### [Assignment]
Substitute "交易平台" for "交易场所" in the lines of the entries below, from the line containing "很频繁地，停止订单与止损订单" through the line containing "当然，停止订单的主要执行问题", both included. Give back only those lines, with nothing else changed.

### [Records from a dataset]
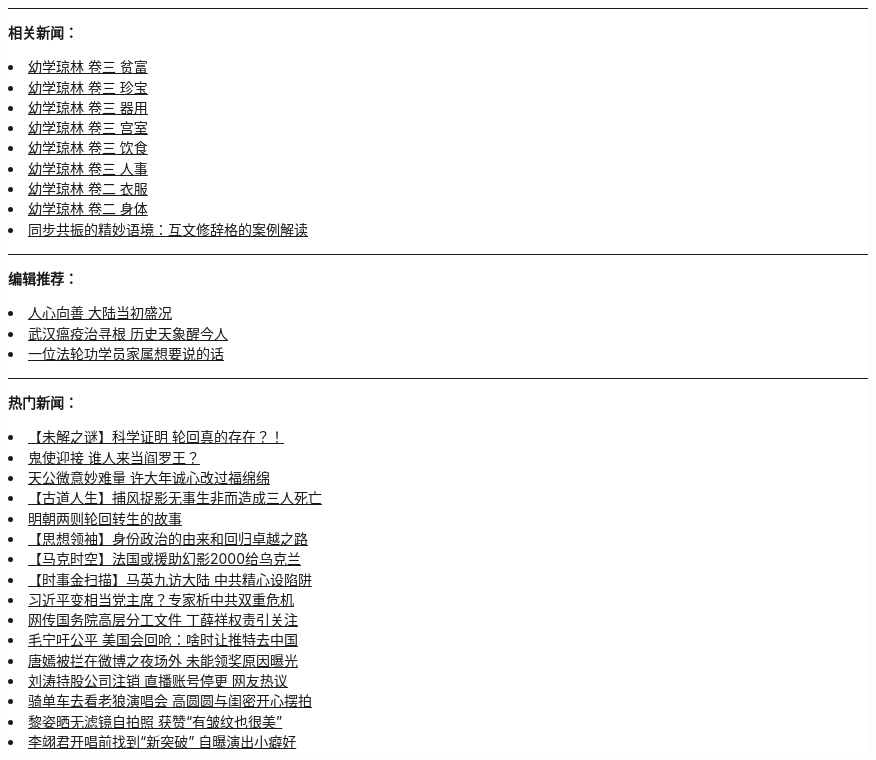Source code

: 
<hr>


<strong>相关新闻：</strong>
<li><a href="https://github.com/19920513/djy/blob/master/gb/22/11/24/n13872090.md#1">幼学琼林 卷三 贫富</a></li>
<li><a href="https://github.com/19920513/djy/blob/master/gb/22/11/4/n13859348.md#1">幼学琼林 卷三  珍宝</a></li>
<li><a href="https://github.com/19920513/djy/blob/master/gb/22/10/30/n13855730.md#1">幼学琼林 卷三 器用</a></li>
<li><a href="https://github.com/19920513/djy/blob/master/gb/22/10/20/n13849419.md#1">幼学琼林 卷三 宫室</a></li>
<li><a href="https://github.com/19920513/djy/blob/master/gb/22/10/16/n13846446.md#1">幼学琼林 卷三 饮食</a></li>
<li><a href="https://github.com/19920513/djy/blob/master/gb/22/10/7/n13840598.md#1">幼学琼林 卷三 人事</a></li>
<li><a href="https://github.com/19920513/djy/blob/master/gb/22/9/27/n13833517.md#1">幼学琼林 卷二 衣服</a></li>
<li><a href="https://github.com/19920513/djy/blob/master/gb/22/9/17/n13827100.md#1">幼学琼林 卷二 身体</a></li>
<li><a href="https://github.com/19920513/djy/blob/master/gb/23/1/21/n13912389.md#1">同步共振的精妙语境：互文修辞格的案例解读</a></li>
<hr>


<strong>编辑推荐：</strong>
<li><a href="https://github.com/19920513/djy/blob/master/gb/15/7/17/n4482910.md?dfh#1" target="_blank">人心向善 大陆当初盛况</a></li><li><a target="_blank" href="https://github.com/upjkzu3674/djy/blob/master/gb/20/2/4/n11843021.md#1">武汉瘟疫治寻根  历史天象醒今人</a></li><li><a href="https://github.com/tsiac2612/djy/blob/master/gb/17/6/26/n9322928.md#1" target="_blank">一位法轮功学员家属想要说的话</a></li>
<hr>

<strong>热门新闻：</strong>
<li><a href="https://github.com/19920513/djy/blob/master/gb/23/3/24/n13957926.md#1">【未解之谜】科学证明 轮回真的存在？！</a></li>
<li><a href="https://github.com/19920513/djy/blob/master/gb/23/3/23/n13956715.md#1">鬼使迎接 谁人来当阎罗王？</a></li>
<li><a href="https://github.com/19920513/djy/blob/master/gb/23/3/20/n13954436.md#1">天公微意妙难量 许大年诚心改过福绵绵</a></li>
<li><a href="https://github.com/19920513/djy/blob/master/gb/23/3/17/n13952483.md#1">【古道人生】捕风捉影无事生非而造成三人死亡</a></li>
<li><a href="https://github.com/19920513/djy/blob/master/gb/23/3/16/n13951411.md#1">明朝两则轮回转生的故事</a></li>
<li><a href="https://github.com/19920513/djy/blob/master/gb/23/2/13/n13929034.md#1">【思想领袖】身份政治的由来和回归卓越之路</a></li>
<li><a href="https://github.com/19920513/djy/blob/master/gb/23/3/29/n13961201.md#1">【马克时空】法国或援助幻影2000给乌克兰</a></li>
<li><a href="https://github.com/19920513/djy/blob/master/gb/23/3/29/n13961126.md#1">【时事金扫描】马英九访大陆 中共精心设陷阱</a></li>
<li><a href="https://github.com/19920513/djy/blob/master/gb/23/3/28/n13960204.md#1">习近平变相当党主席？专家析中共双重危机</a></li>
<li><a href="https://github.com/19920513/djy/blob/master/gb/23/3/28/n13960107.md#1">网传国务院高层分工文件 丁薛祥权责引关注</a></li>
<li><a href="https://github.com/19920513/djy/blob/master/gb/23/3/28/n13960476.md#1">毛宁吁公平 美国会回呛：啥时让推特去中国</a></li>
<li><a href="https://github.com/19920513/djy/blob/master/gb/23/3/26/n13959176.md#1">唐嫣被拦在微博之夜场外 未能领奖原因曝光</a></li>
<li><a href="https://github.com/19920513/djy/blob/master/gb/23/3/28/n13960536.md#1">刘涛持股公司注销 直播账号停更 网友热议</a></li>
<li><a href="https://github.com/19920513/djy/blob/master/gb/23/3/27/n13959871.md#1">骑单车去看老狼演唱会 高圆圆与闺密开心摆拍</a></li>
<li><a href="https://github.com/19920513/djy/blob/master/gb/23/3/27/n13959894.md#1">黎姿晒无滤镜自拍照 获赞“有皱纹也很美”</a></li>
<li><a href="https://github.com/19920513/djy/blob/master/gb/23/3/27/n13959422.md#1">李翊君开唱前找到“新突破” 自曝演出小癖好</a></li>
---
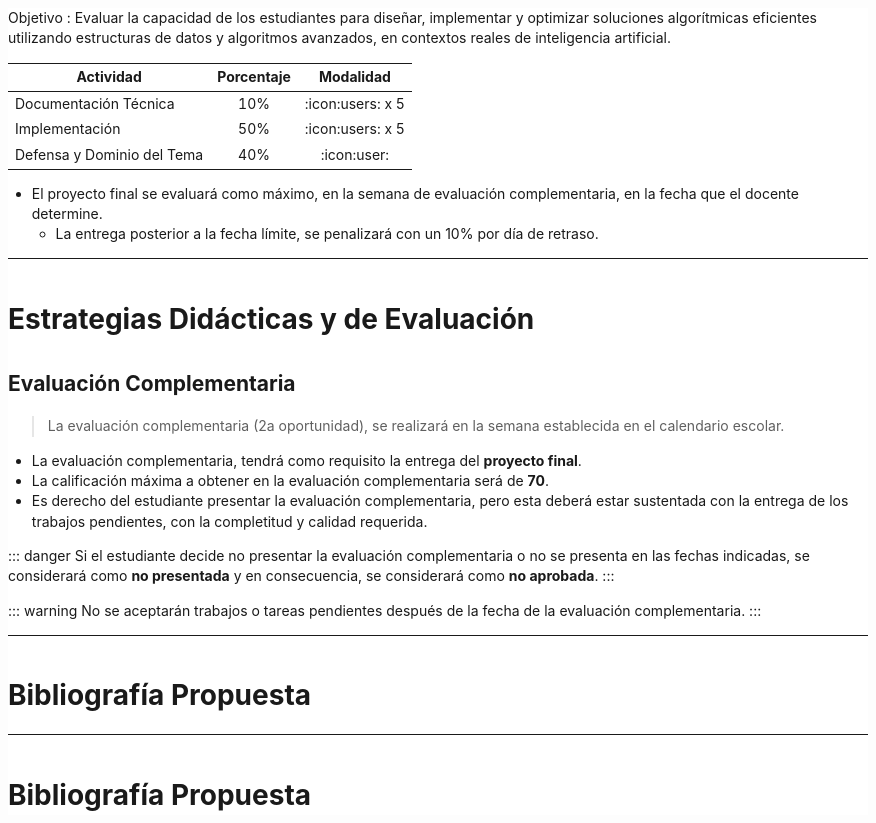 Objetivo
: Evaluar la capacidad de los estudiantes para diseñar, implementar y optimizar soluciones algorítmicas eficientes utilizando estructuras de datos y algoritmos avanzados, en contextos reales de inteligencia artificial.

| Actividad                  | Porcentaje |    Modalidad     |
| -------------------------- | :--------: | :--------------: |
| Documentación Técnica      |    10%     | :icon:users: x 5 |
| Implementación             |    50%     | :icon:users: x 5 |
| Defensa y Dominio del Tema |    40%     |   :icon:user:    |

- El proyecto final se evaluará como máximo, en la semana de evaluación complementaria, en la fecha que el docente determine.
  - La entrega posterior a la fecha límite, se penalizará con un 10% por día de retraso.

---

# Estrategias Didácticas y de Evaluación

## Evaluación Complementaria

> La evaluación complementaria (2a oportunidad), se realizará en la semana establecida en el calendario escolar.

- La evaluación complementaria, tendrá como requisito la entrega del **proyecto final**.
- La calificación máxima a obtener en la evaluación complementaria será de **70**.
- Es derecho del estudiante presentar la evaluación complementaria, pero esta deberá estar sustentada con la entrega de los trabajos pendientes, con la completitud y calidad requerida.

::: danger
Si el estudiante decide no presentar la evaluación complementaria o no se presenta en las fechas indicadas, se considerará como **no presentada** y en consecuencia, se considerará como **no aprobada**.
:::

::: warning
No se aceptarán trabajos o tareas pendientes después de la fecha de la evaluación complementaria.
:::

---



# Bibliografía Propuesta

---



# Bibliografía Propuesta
...
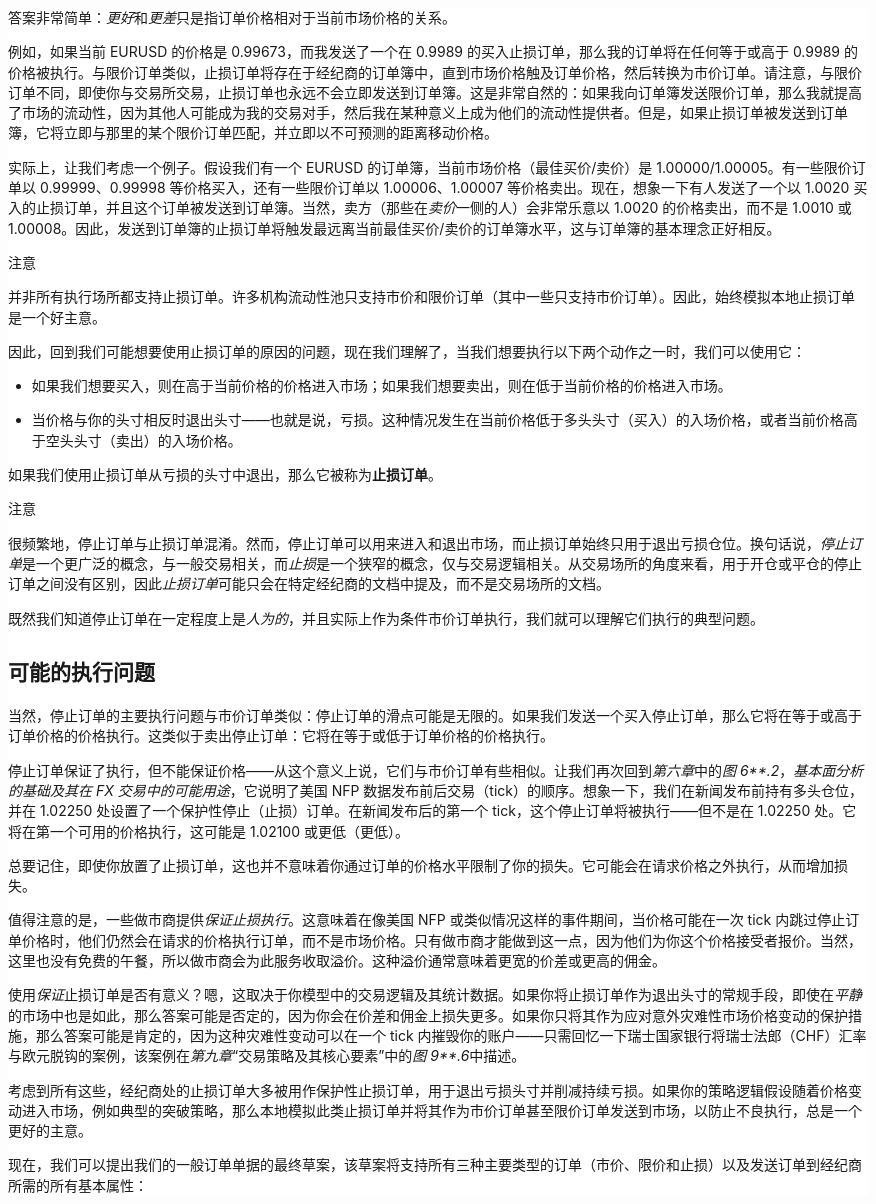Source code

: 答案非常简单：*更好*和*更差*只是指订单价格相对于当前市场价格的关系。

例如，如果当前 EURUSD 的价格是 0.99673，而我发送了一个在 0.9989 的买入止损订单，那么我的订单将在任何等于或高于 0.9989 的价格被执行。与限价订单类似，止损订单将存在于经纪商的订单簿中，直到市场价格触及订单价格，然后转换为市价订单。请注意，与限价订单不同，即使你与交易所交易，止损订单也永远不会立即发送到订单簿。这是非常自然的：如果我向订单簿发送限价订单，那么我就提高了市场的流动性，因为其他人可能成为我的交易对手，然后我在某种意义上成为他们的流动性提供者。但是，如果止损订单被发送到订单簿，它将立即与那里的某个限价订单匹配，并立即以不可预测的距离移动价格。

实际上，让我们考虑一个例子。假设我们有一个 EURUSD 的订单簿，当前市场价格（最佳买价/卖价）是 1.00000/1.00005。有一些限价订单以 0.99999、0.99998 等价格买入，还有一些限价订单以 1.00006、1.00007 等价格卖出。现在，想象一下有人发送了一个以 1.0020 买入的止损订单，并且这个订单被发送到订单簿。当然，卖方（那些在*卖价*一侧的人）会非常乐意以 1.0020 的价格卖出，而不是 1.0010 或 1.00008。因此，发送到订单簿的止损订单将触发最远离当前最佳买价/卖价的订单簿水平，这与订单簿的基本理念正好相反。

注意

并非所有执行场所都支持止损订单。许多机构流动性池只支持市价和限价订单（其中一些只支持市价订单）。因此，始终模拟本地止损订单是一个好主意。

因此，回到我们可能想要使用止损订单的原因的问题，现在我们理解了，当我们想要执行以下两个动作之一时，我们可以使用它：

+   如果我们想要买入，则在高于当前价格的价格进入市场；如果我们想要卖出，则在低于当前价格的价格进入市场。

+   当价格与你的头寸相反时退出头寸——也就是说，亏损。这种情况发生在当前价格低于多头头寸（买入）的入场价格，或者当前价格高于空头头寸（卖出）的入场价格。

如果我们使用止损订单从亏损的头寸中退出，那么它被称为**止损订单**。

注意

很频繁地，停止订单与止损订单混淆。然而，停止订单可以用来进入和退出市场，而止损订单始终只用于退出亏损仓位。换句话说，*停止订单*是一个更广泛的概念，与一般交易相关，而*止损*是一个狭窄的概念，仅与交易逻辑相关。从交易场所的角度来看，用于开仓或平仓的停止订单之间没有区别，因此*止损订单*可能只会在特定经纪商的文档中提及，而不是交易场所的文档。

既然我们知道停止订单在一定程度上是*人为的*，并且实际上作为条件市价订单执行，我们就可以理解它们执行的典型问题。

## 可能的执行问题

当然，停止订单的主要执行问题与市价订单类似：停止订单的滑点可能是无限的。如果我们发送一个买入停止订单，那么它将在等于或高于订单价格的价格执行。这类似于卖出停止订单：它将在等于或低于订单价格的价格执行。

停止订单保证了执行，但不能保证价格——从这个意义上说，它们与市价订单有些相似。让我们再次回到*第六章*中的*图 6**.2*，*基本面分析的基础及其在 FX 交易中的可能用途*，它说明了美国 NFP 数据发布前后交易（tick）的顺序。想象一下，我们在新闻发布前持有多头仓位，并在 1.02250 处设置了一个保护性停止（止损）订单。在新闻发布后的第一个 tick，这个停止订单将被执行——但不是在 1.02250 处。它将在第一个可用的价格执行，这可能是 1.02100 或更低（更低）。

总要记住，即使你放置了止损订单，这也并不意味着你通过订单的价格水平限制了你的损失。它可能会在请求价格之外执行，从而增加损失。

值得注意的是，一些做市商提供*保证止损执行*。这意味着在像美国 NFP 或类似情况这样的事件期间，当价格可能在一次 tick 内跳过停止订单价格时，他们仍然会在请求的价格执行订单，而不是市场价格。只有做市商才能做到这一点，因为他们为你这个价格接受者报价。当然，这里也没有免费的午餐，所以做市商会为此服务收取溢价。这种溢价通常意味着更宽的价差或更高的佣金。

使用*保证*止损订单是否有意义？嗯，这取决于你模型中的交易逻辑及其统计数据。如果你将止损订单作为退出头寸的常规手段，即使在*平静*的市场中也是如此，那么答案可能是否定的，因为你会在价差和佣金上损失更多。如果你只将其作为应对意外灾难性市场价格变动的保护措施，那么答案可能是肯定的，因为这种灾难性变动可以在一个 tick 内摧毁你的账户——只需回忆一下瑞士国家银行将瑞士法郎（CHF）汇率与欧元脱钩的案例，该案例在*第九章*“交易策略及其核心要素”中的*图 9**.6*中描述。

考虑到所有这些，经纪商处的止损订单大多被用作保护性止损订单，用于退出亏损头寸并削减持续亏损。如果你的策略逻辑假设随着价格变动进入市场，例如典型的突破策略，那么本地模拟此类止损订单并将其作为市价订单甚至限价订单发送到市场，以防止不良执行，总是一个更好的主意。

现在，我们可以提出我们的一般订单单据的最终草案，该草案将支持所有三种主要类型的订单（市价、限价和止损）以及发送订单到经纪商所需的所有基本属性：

### [Final answer]
很频繁地，停止订单与止损订单混淆。然而，停止订单可以用来进入和退出市场，而止损订单始终只用于退出亏损仓位。换句话说，*停止订单*是一个更广泛的概念，与一般交易相关，而*止损*是一个狭窄的概念，仅与交易逻辑相关。从交易平台的角度来看，用于开仓或平仓的停止订单之间没有区别，因此*止损订单*可能只会在特定经纪商的文档中提及，而不是交易平台的文档。

既然我们知道停止订单在一定程度上是*人为的*，并且实际上作为条件市价订单执行，我们就可以理解它们执行的典型问题。

## 可能的执行问题

当然，停止订单的主要执行问题与市价订单类似：停止订单的滑点可能是无限的。如果我们发送一个买入停止订单，那么它将在等于或高于订单价格的价格执行。这类似于卖出停止订单：它将在等于或低于订单价格的价格执行。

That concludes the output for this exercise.